# [Page text]
Member of the 1st National Assembly of Pakistan
- In office 1947–1954
- Prime Minister: Liaquat Ali Khan Khawaja Nazimuddin Mohammad Ali Bogra

Personal details
- Born: 25 December 1890 Chittagong, Bengal Presidency, British Raj
- Died: 22 October 1964 (aged 73) Chittagong, East Pakistan
- Party: Muslim League
- Education: Chittagong College Chittagong Municipal Model High School
- Alma mater: University of Calcutta

= Nur Ahmed (politician, born 1890) =

Bangladeshi politician

Nur Ahmed (নূর আহমদ; 25 December 1890 – 22 October 1964) was a Bengali-Pakistani lawyer and politician.

[Source data]

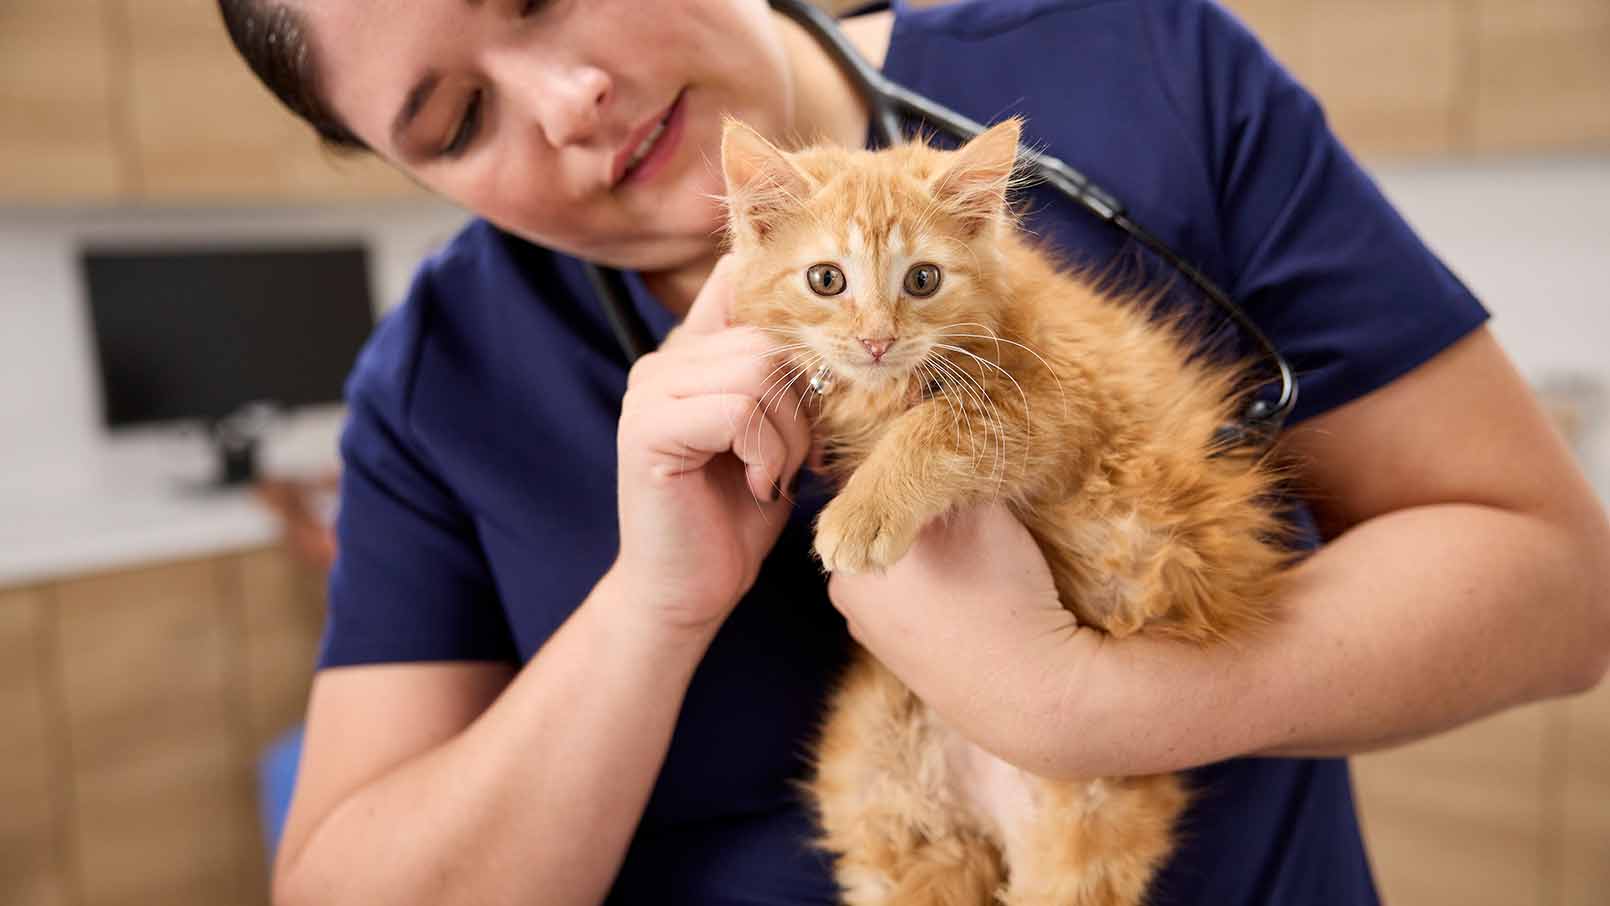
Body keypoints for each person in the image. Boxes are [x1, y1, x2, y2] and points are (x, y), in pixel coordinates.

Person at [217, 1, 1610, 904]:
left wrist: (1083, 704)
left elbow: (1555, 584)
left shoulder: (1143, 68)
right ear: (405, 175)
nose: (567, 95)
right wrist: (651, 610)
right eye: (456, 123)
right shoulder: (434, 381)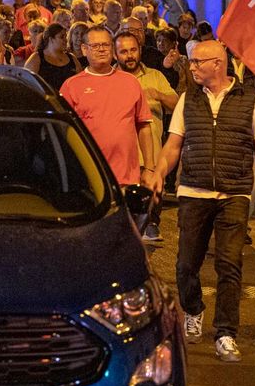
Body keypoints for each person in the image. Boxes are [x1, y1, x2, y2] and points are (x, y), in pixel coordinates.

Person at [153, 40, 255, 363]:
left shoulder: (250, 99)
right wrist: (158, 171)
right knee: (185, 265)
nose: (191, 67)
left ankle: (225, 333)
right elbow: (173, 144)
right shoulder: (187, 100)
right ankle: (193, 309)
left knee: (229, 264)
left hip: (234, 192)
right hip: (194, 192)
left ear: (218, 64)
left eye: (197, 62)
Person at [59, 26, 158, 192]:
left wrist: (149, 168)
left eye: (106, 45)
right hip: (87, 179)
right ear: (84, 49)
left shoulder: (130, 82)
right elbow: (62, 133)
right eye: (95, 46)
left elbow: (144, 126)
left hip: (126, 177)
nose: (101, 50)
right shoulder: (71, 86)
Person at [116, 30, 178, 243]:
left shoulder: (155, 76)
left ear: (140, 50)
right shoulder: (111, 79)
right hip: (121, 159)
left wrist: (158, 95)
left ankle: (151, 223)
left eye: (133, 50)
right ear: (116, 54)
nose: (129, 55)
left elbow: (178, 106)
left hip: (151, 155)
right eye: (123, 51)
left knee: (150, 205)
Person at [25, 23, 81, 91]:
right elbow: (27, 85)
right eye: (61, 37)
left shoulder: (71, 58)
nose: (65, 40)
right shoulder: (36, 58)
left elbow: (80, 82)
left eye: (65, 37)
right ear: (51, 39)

==

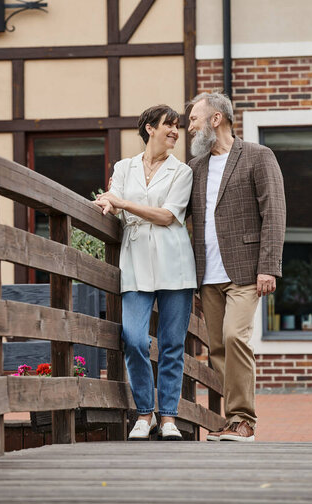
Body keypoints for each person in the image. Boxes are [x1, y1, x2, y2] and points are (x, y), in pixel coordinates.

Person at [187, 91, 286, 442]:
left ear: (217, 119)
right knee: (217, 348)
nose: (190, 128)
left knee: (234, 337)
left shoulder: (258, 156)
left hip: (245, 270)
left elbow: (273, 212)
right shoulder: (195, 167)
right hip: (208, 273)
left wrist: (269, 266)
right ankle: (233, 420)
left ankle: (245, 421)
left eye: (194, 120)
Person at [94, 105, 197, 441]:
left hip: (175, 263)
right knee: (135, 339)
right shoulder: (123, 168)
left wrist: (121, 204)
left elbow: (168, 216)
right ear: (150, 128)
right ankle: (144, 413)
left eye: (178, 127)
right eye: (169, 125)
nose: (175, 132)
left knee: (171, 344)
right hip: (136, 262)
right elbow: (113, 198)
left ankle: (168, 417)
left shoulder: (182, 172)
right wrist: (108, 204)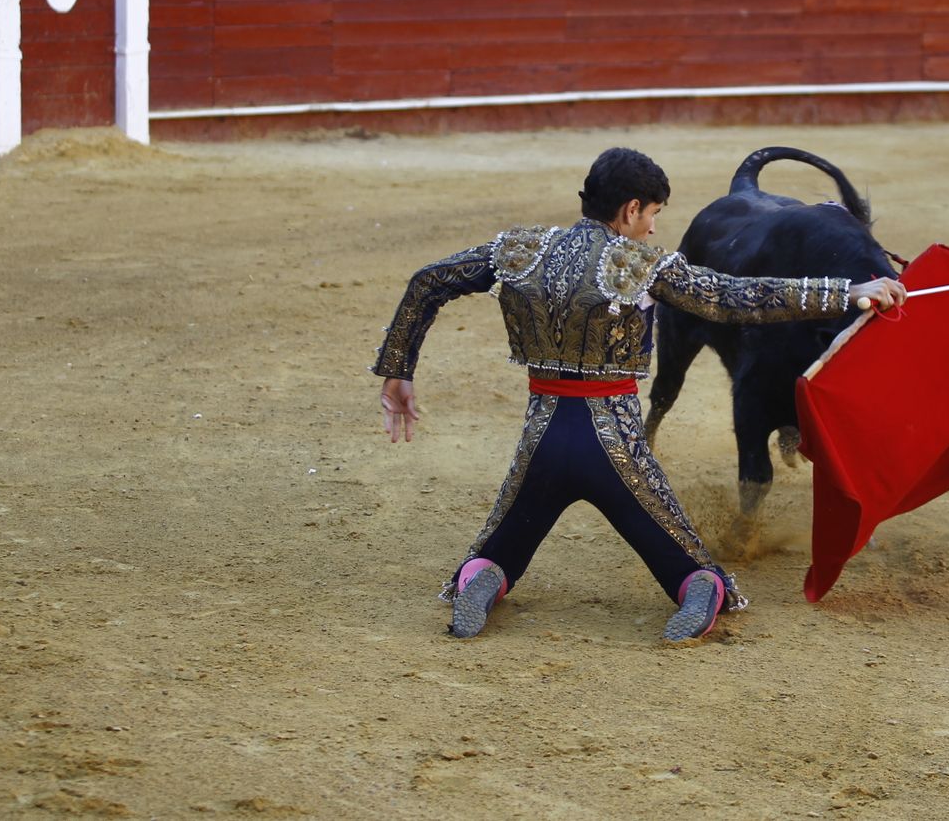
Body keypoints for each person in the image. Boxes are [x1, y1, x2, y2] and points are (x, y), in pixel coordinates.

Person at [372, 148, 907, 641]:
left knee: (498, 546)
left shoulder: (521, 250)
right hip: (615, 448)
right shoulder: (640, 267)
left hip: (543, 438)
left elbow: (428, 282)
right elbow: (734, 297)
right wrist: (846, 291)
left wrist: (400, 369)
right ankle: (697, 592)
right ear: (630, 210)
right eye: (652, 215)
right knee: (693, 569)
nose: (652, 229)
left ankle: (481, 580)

--

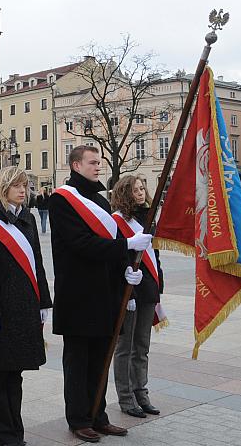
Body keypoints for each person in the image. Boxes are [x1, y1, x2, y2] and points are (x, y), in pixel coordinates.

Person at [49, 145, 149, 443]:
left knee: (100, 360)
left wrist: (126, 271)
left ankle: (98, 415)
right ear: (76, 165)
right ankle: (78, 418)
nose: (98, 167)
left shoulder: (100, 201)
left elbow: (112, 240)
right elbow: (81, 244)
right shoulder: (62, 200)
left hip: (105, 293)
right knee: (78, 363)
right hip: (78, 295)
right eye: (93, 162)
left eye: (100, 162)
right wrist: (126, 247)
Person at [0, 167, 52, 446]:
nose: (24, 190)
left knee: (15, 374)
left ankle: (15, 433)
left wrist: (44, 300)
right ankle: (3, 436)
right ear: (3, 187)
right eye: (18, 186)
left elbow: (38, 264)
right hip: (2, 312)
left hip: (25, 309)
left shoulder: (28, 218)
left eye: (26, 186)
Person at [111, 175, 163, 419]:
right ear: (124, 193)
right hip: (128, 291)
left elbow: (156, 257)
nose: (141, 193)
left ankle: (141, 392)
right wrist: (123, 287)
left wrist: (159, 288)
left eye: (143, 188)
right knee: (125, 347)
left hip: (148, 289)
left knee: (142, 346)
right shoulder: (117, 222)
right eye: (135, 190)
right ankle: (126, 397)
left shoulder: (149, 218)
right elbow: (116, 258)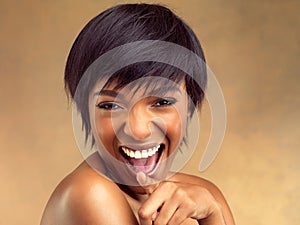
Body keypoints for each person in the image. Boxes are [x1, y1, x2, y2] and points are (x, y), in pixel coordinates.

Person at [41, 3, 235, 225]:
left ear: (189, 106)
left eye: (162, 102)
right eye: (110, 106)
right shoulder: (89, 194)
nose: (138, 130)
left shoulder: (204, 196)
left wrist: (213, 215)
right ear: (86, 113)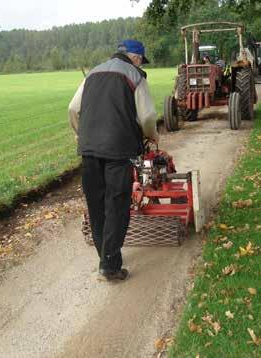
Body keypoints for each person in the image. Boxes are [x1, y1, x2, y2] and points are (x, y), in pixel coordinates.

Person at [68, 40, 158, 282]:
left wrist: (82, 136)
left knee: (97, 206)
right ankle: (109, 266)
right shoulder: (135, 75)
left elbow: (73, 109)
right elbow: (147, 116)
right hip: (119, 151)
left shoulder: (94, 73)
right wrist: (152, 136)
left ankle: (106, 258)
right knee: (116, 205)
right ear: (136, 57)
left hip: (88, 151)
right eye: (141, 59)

# [Tasks]
**a.** Please write out the Nur Ahmed biography, starting with "Personal details" and going on through "lawyer and politician.".
**b.** Translate this sentence from the Nur Ahmed biography into French: "Nur Ahmed (নূর আহমদ; 25 December 1890 – 22 October 1964) was a Bengali-Pakistani lawyer and politician."

# [Exercise answers]
**a.**
Personal details
- Born: 25 December 1890 Chittagong, Bengal Presidency, British Raj
- Died: 22 October 1964 (aged 73) Chittagong, East Pakistan
- Party: Muslim League
- Education: Chittagong College Chittagong Municipal Model High School
- Alma mater: University of Calcutta

= Nur Ahmed (politician, born 1890) =

Bangladeshi politician

Nur Ahmed (নূর আহমদ; 25 December 1890 – 22 October 1964) was a Bengali-Pakistani lawyer and politician.

**b.** Nur Ahmed (নূর আহমদ ; 25 décembre 1890 – 22 octobre 1964) était un avocat et homme politique bengali-pakistanais.